Jadilah tugas sekolah makin berat dan rumit. Mendidik anak sekaligus orang tuanya.
Namun mutiara-mutiara penyejuk tetap saja akan tumbuh dan butuh untuk dipupuk. Sepulang dari mendapatkan pelajaran tentang hadits menutup aurat, Rahma menolak keluar rumah bila tanpa selembar jilbab menghias mukanya yang cantik. "Bunda, aku malu keluar kalau tanpa kerudungku, kalau nanti jumpa sama ustadzah aku lebih malu lagi. Bunda, aku juga malu kalau bunda nggak pakai kerudung. Aku mau diajak pergi kalau bunda juga pakai kerudungnya, ya"
Seorang teman yang masih kontrak rumah, pekerjaan suami yang pegawai biasa, berupaya sungguh-sungguh memasukkan anaknya ke sekolah Islam.
"Ya, bagi kami pendidikan anak yang paling penting, Mbak. Kita bekerja mati-matian buat apa. Jadi selama kami masih mampu menyekolahkan anak ke sekolah yang baik, maka hal-hal lain tidak terlalu kami pikirkan. Dan sekolah ini saya anggap cocok dengan visi saya, mendidik anak dengan kasih sayang dan dengan model pembiasaan."

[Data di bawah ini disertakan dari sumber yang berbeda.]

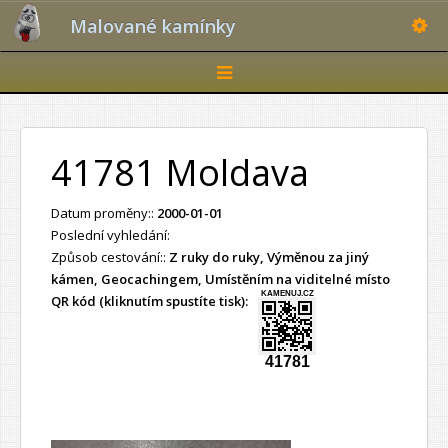
Toggle
Malované kamínky
Toggle
navigation
41781 Moldava
Datum proměny::
2000-01-01
Poslední vyhledání:
Způsob cestování::
Z ruky do ruky, Výměnou za jiný
kámen, Geocachingem, Umístěním na viditelné místo
KAMENUJ.CZ
QR kód (kliknutím spustíte tisk):
41781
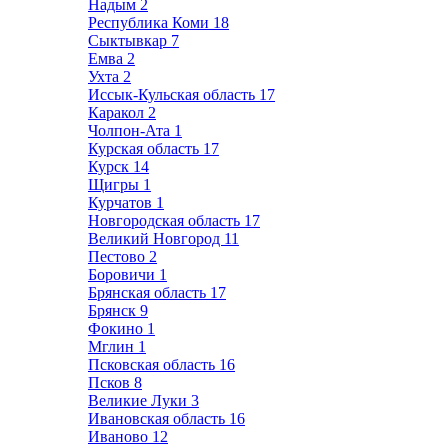
Надым
2
Республика Коми
18
Сыктывкар
7
Емва
2
Ухта
2
Иссык-Кульская область
17
Каракол
2
Чолпон-Ата
1
Курская область
17
Курск
14
Щигры
1
Курчатов
1
Новгородская область
17
Великий Новгород
11
Пестово
2
Боровичи
1
Брянская область
17
Брянск
9
Фокино
1
Мглин
1
Псковская область
16
Псков
8
Великие Луки
3
Ивановская область
16
Иваново
12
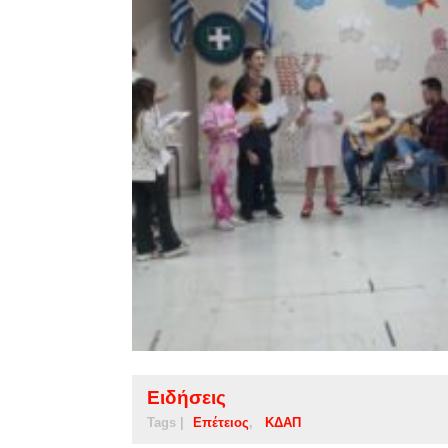
Ειδήσεις
Tags |
Επέτειος
ΚΔΑΠ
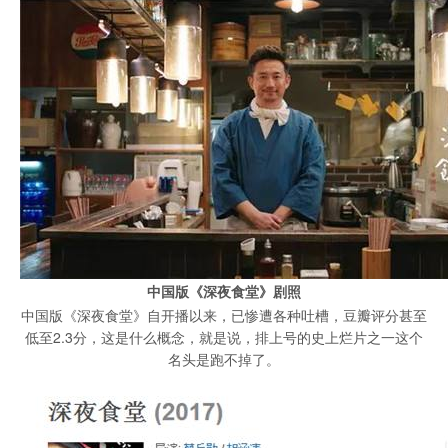
中国版《深夜食堂》剧照
中国版《深夜食堂》自开播以来，已惨遭各种吐槽，豆瓣评分甚至
低至2.3分，这是什么概念，就是说，排上号的史上烂片之一这个
名头是跑不掉了。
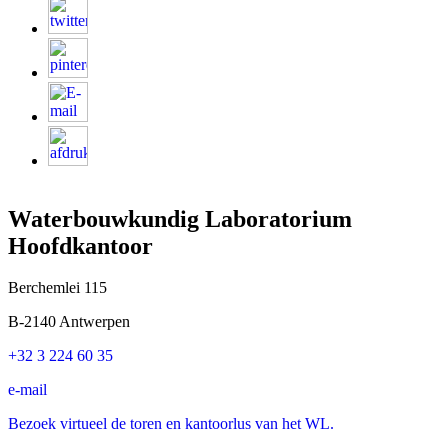
Waterbouwkundig Laboratorium
Hoofdkantoor
Berchemlei 115
B-2140 Antwerpen
+32 3 224 60 35
e-mail
Bezoek virtueel de toren en kantoorlus van het WL.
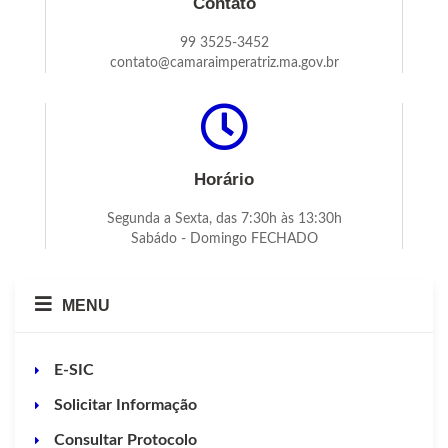
Contato
99 3525-3452
contato@camaraimperatriz.ma.gov.br
Horário
Segunda a Sexta, das 7:30h às 13:30h
Sabádo - Domingo FECHADO
MENU
E-SIC
Solicitar Informação
Consultar Protocolo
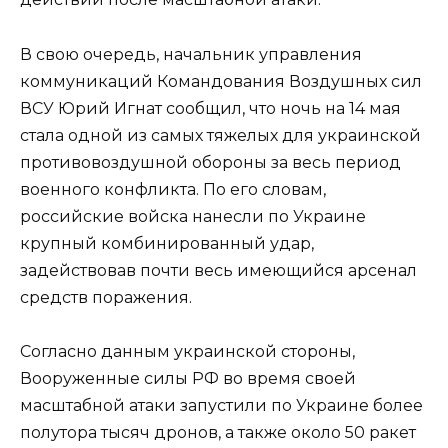
В свою очередь, начальник управления
коммуникаций Командования Воздушных сил
ВСУ Юрий Игнат сообщил, что ночь на 14 мая
стала одной из самых тяжелых для украинской
противовоздушной обороны за весь период
военного конфликта. По его словам,
российские войска нанесли по Украине
крупный комбинированный удар,
задействовав почти весь имеющийся арсенал
средств поражения.
Согласно данным украинской стороны,
Вооруженные силы РФ во время своей
масштабной атаки запустили по Украине более
полутора тысяч дронов, а также около 50 ракет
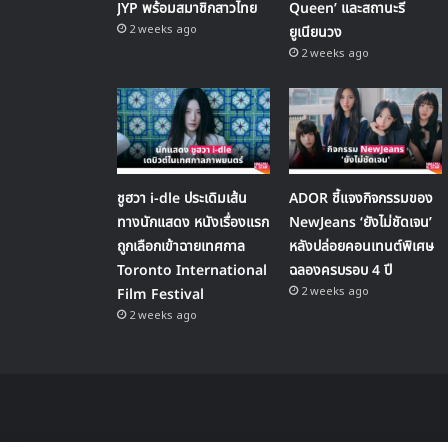
JYP พร้อมสมาชิกสาวไทย
Queen’ และสถานะรี
2 weeks ago
ยูเนียนวง
2 weeks ago
ชูฮวา i-dle ประเดิมเส้น
ADOR ชี้แจงกิจกรรมของ
ทางนักแสดง หนังเรื่องแรก
NewJeans ‘ยังไม่ชัดเจน’
ถูกเลือกเข้าฉายเทศกาล
หลังปล่อยคอนเทนต์พิเศษ
Toronto International
ฉลองครบรอบ 4 ปี
2 weeks ago
Film Festival
2 weeks ago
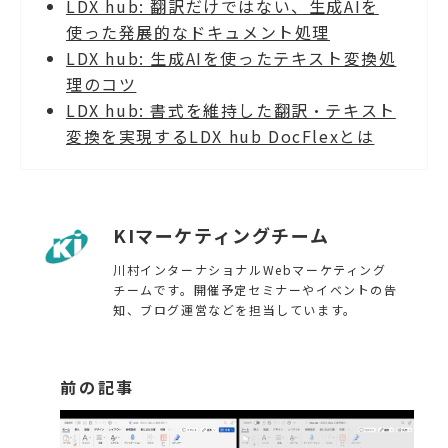
LDX hub: 翻訳だけではない、生成AIを
携も継続して拡張し続けま
す。
使った発展的なドキュメント処理
LDX hub: 生成AIを使ったテキスト変換処
理のコツ
LDX hub: 書式を維持した翻訳・テキスト
変換を実現するLDX hub DocFlexとは
KIマーケティングチーム
川村インターナショナルWebマーケティング
チームです。開催予定セミナーやイベントの告
知、ブログ運営などを担当しています。
前の記事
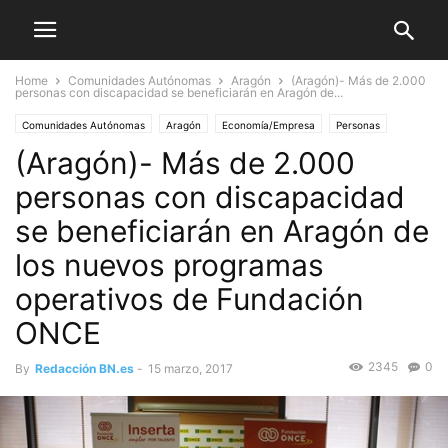
Home
Comunidades Autónomas
Aragón
(Aragón)- Más de 2.000
personas con discapacidad se beneficiarán en Aragón de...
Comunidades Autónomas
Aragón
Economía/Empresa
Personas
(Aragón)- Más de 2.000
Fundaciones
personas con discapacidad
se beneficiarán en Aragón de
los nuevos programas
operativos de Fundación
ONCE
2345
0
By
Redacción BN.es
-
15 marzo, 2017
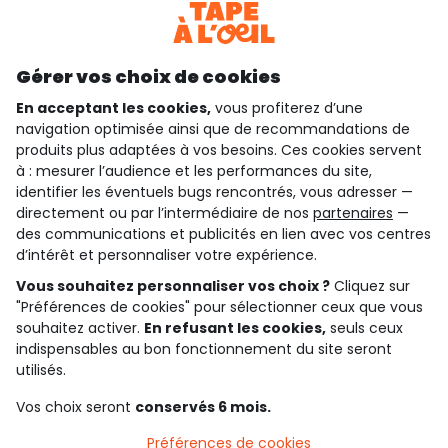
Découvrir notre application
Gérer vos choix de cookies
En acceptant les cookies,
vous profiterez d’une
navigation optimisée ainsi que de recommandations de
qui sommes-nous ?
produits plus adaptées à vos besoins. Ces cookies servent
à : mesurer l’audience et les performances du site,
besoin d'aide ?
identifier les éventuels bugs rencontrés, vous adresser —
directement ou par l’intermédiaire de nos
partenaires
—
le club fidélité
des communications et publicités en lien avec vos centres
d’intérêt et personnaliser votre expérience.
notre catalogue
Vous souhaitez personnaliser vos choix ?
Cliquez sur
"Préférences de cookies" pour sélectionner ceux que vous
souhaitez activer.
En refusant les cookies,
seuls ceux
indispensables au bon fonctionnement du site seront
Conditions générales de ventes et d'utilisation
Conditions d’utilisation des réseaux sociaux
utilisés.
Politique de confidentialité
*Conditions des offres
Vos choix seront
conservés 6 mois.
Cookies et données personnelles
Accessibilité : partiellement conforme
Préférences de cookies
Paramètres des cookies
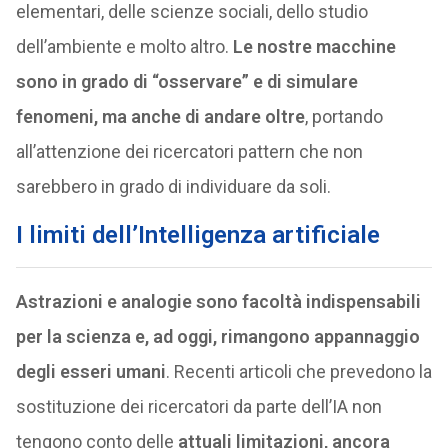
elementari, delle scienze sociali, dello studio
dell’ambiente e molto altro.
Le nostre macchine
sono in grado di “osservare” e di simulare
fenomeni, ma anche di andare oltre
, portando
all’attenzione dei ricercatori pattern che non
sarebbero in grado di individuare da soli.
I limiti dell’Intelligenza artificiale
Astrazioni e analogie sono facoltà indispensabili
per la scienza e, ad oggi, rimangono appannaggio
degli esseri umani
. Recenti articoli che prevedono la
sostituzione dei ricercatori da parte dell’IA non
tengono conto delle
attuali limitazioni, ancora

Tetapi pernahkah kita dan sekolah Islam itu merenungkan. Seorang ustadz muda yang bekerja hanya di jalan dakwah, membina sebuah panti asuhan Islam dengan penghasilan yang relatif kecil (meskipun beliau dan istrinya tak pernah lepas berucap syukur), bertempat tinggal di dekat sekolah Islam favorit itu. Beliau pernah punya keinginan menyekolahkan anaknya ke sekolah itu tentu saja, tetapi itu adalah hal yang kemudian beliau buang jauh. Anaknya cukup bersekolah di TK kampung dan Madrasah kampung.
Seandainya saja sekolah Islam menyisihkan kuota kursinya untuk anak-anak ustadz seperti ini, dan seandainya saja orang tua murid sedikit membayar lebih untuk subsidi kuota itu, maka anak ustadz akan dapat juga menikmati sekolah Islam dengan fasilitas yang cukup baik, dan tentu saja kesinambungan antara pendidikan di sekolah dan di rumah akan tetap terjamin. Artinya insya Allah apa yang diupayakan ustadz/ustadzah di sekolah Islam tidak sia-sia.